Task item —
Images excepted, the data below must be repeated exactly.

--- Data records Enclosed Below ---

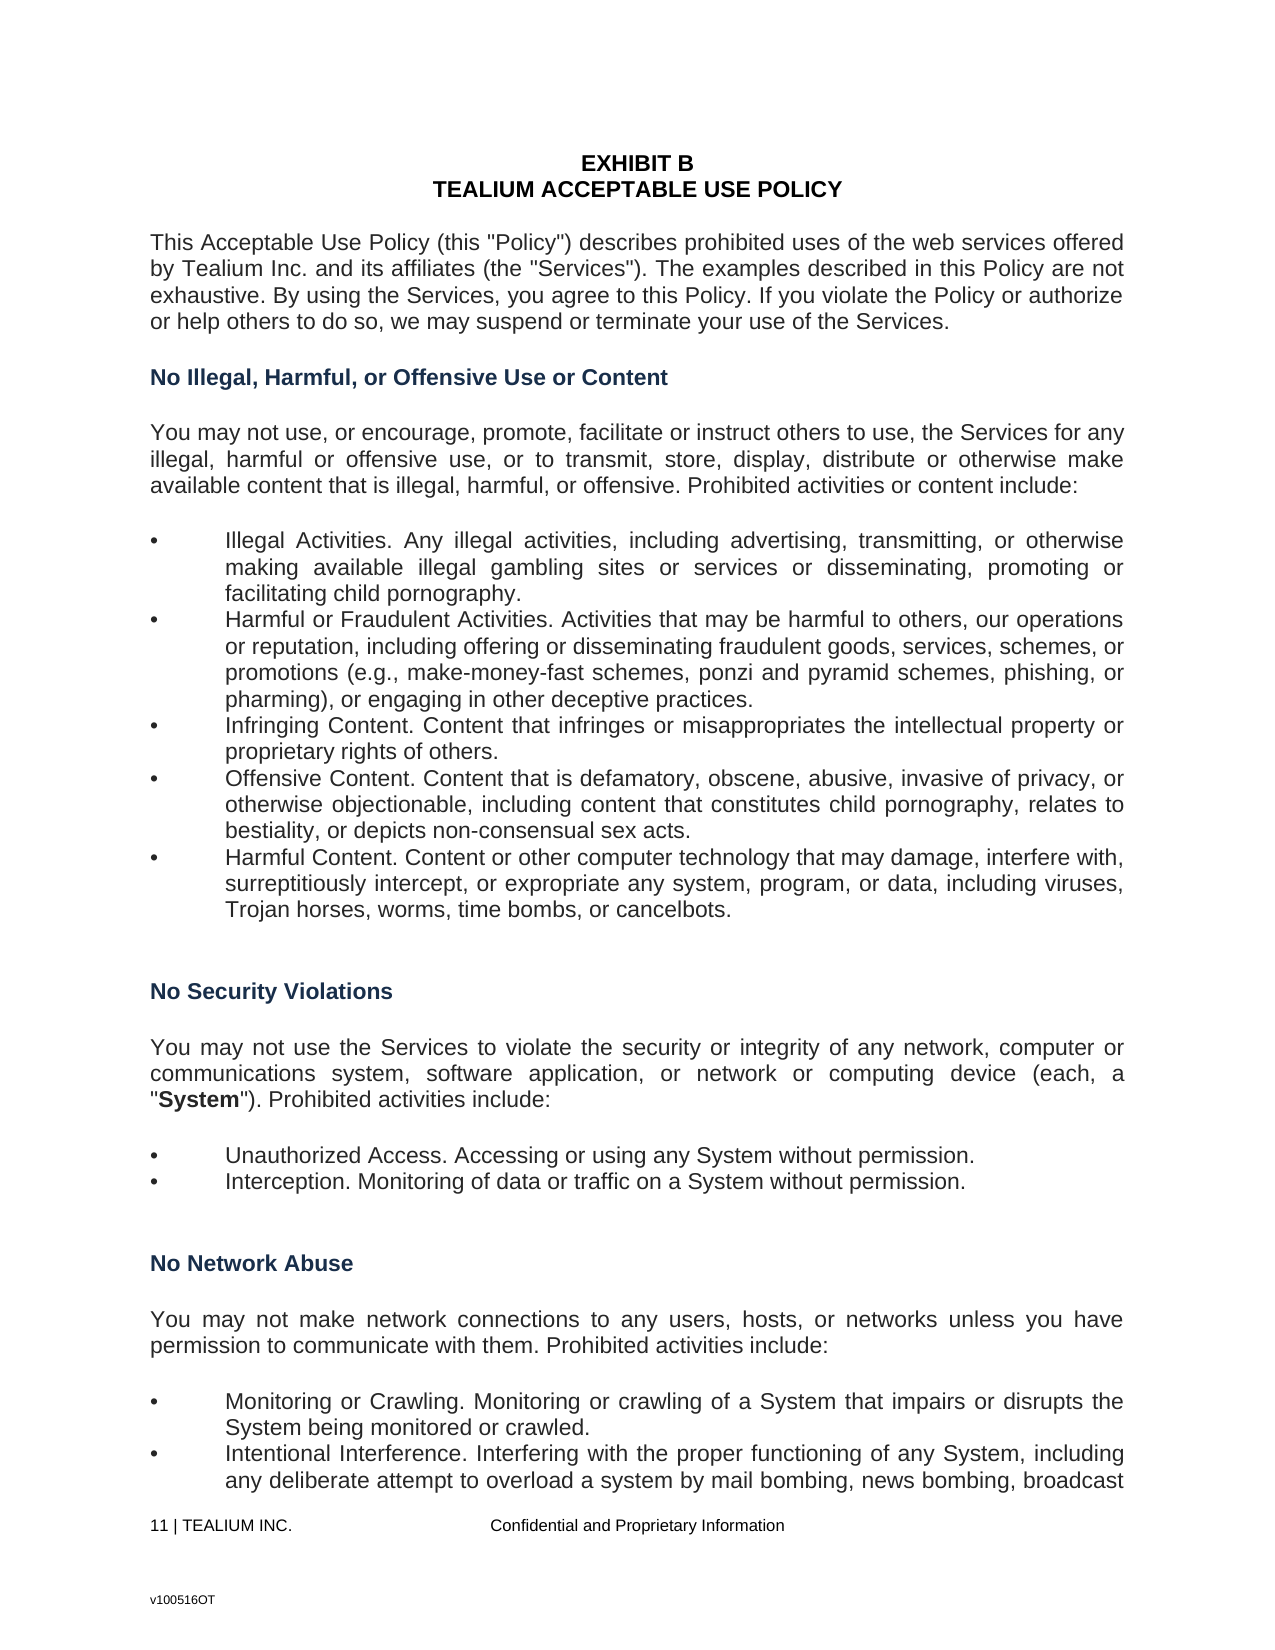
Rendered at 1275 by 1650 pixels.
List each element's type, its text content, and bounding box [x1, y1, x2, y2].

text You may not use the Services to violate the security or integrity of any network, computer or communications system, software application, or network or computing device (each, a "System"). Prohibited activities include: [150, 1034, 1125, 1113]
list Monitoring or Crawling. Monitoring or crawling of a System that impairs or disrupts the System being monitored or crawled. [150, 1388, 1125, 1440]
text Exhibit B [150, 150, 1125, 176]
text No Network Abuse [150, 1250, 1125, 1277]
text You may not use, or encourage, promote, facilitate or instruct others to use, the Services for any illegal, harmful or offensive use, or to transmit, store, display, distribute or otherwise make available content that is illegal, harmful, or offensive. Prohibited activities or content include: [150, 419, 1125, 498]
list Harmful or Fraudulent Activities. Activities that may be harmful to others, our operations or reputation, including offering or disseminating fraudulent goods, services, schemes, or promotions (e.g., make-money-fast schemes, ponzi and pyramid schemes, phishing, or pharming), or engaging in other deceptive practices. [150, 606, 1125, 712]
list Offensive Content. Content that is defamatory, obscene, abusive, invasive of privacy, or otherwise objectionable, including content that constitutes child pornography, relates to bestiality, or depicts non-consensual sex acts. [150, 764, 1125, 844]
text No Security Violations [150, 978, 1125, 1004]
text This Acceptable Use Policy (this "Policy") describes prohibited uses of the web services offered by Tealium Inc. and its affiliates (the "Services"). The examples described in this Policy are not exhaustive. By using the Services, you agree to this Policy. If you violate the Policy or authorize or help others to do so, we may suspend or terminate your use of the Services. [150, 229, 1125, 334]
list Interception. Monitoring of data or traffic on a System without permission. [150, 1168, 1125, 1195]
list Unauthorized Access. Accessing or using any System without permission. [150, 1142, 1125, 1168]
list Illegal Activities. Any illegal activities, including advertising, transmitting, or otherwise making available illegal gambling sites or services or disseminating, promoting or facilitating child pornography. [150, 527, 1125, 606]
text You may not make network connections to any users, hosts, or networks unless you have permission to communicate with them. Prohibited activities include: [150, 1306, 1125, 1358]
list Harmful Content. Content or other computer technology that may damage, interfere with, surreptitiously intercept, or expropriate any system, program, or data, including viruses, Trojan horses, worms, time bombs, or cancelbots. [150, 844, 1125, 923]
text No Illegal, Harmful, or Offensive Use or Content [150, 364, 1125, 390]
text Tealium Acceptable Use Policy [150, 176, 1125, 203]
list Infringing Content. Content that infringes or misappropriates the intellectual property or proprietary rights of others. [150, 712, 1125, 764]
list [150, 1440, 1125, 1493]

--- End of Enclosed Data records ---

Written solution —
Rendered at 1275 by 1650 pixels.
List each element's type, its text content, and bounding box [x1, y1, x2, y2].

text You may not use the Services to violate the security or integrity of any network, computer or communications system, software application, or network or computing device (each, a "System"). Prohibited activities include: [150, 1034, 1125, 1113]
list Monitoring or Crawling. Monitoring or crawling of a System that impairs or disrupts the System being monitored or crawled. [150, 1388, 1125, 1440]
text Exhibit B [150, 150, 1125, 176]
text No Network Abuse [150, 1250, 1125, 1277]
text You may not use, or encourage, promote, facilitate or instruct others to use, the Services for any illegal, harmful or offensive use, or to transmit, store, display, distribute or otherwise make available content that is illegal, harmful, or offensive. Prohibited activities or content include: [150, 419, 1125, 498]
list Harmful or Fraudulent Activities. Activities that may be harmful to others, our operations or reputation, including offering or disseminating fraudulent goods, services, schemes, or promotions (e.g., make-money-fast schemes, ponzi and pyramid schemes, phishing, or pharming), or engaging in other deceptive practices. [150, 606, 1125, 712]
list Offensive Content. Content that is defamatory, obscene, abusive, invasive of privacy, or otherwise objectionable, including content that constitutes child pornography, relates to bestiality, or depicts non-consensual sex acts. [150, 764, 1125, 844]
text No Security Violations [150, 978, 1125, 1004]
text This Acceptable Use Policy (this "Policy") describes prohibited uses of the web services offered by Tealium Inc. and its affiliates (the "Services"). The examples described in this Policy are not exhaustive. By using the Services, you agree to this Policy. If you violate the Policy or authorize or help others to do so, we may suspend or terminate your use of the Services. [150, 229, 1125, 334]
list Interception. Monitoring of data or traffic on a System without permission. [150, 1168, 1125, 1195]
list Unauthorized Access. Accessing or using any System without permission. [150, 1142, 1125, 1168]
list Illegal Activities. Any illegal activities, including advertising, transmitting, or otherwise making available illegal gambling sites or services or disseminating, promoting or facilitating child pornography. [150, 527, 1125, 606]
text You may not make network connections to any users, hosts, or networks unless you have permission to communicate with them. Prohibited activities include: [150, 1306, 1125, 1358]
list Harmful Content. Content or other computer technology that may damage, interfere with, surreptitiously intercept, or expropriate any system, program, or data, including viruses, Trojan horses, worms, time bombs, or cancelbots. [150, 844, 1125, 923]
text No Illegal, Harmful, or Offensive Use or Content [150, 364, 1125, 390]
text Tealium Acceptable Use Policy [150, 176, 1125, 203]
list Infringing Content. Content that infringes or misappropriates the intellectual property or proprietary rights of others. [150, 712, 1125, 764]
list [150, 1440, 1125, 1493]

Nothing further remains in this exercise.